** DATASET **
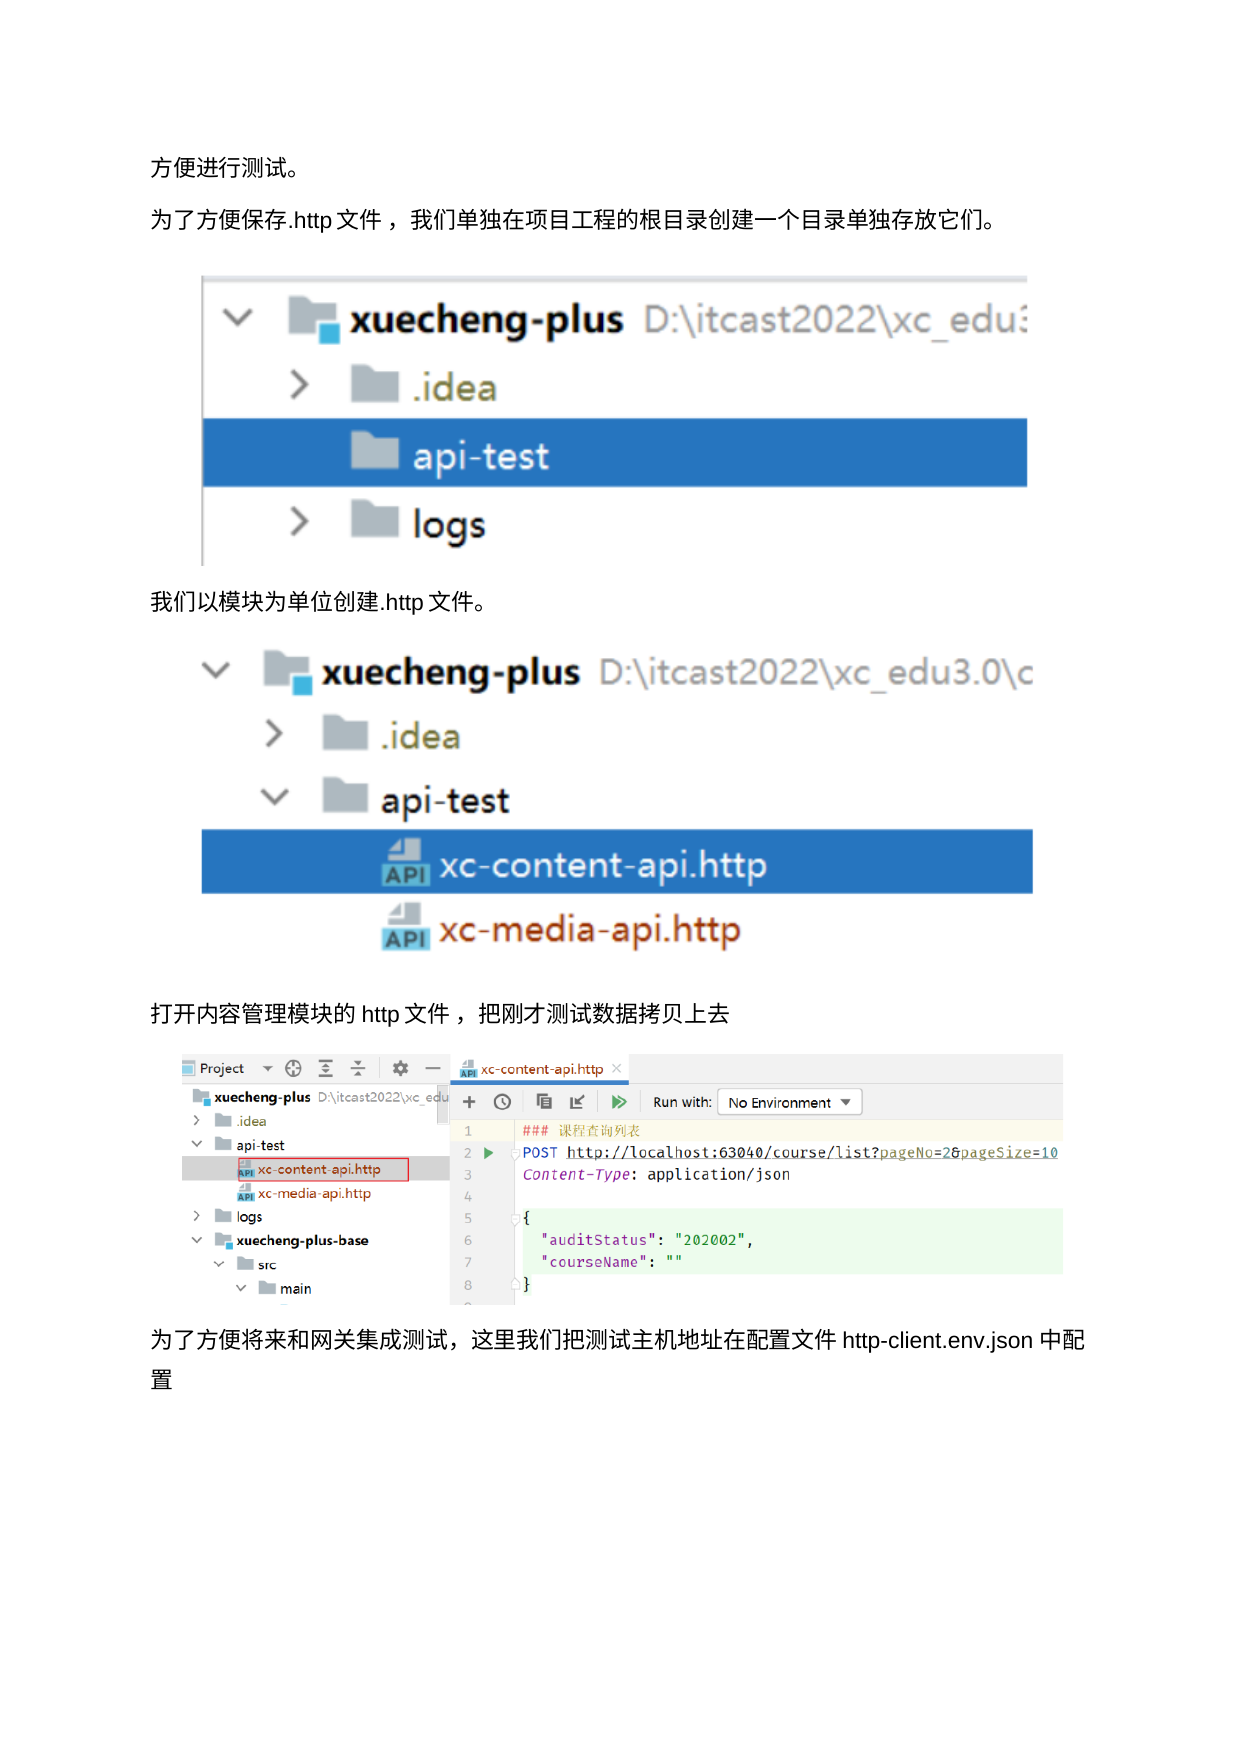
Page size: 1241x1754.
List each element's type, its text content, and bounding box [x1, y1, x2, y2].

text 为了方便保存.http文件 ，我们单独在项目工程的根目录创建一个目录单独存放它们。 [150, 202, 1090, 236]
text 打开内容管理模块的 http文件 ，把刚才测试数据拷贝上去 [150, 996, 1090, 1029]
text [150, 150, 1090, 183]
text 我们以模块为单位创建.http文件。 [150, 583, 1090, 617]
text 为了方便将来和网关集成测试，这里我们把测试主机地址在配置文件http-client.env.json 中配置 [150, 1322, 1090, 1395]
picture [177, 1047, 1064, 1305]
picture [186, 254, 1054, 566]
picture [177, 635, 1064, 978]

** REQUEST **
Exactly as written, restate all of the data, leaving out the images.

** EXERCISE SOLUTION **
Page size: 1241x1754.
List each element's type, its text content, and bounding box [x1, y1, x2, y2].

text 为了方便保存.http文件 ，我们单独在项目工程的根目录创建一个目录单独存放它们。 [150, 202, 1090, 236]
text 打开内容管理模块的 http文件 ，把刚才测试数据拷贝上去 [150, 996, 1090, 1029]
text [150, 150, 1090, 183]
text 我们以模块为单位创建.http文件。 [150, 583, 1090, 617]
text 为了方便将来和网关集成测试，这里我们把测试主机地址在配置文件http-client.env.json 中配置 [150, 1322, 1090, 1395]
picture [177, 1047, 1064, 1305]
picture [186, 254, 1054, 566]
picture [177, 635, 1064, 978]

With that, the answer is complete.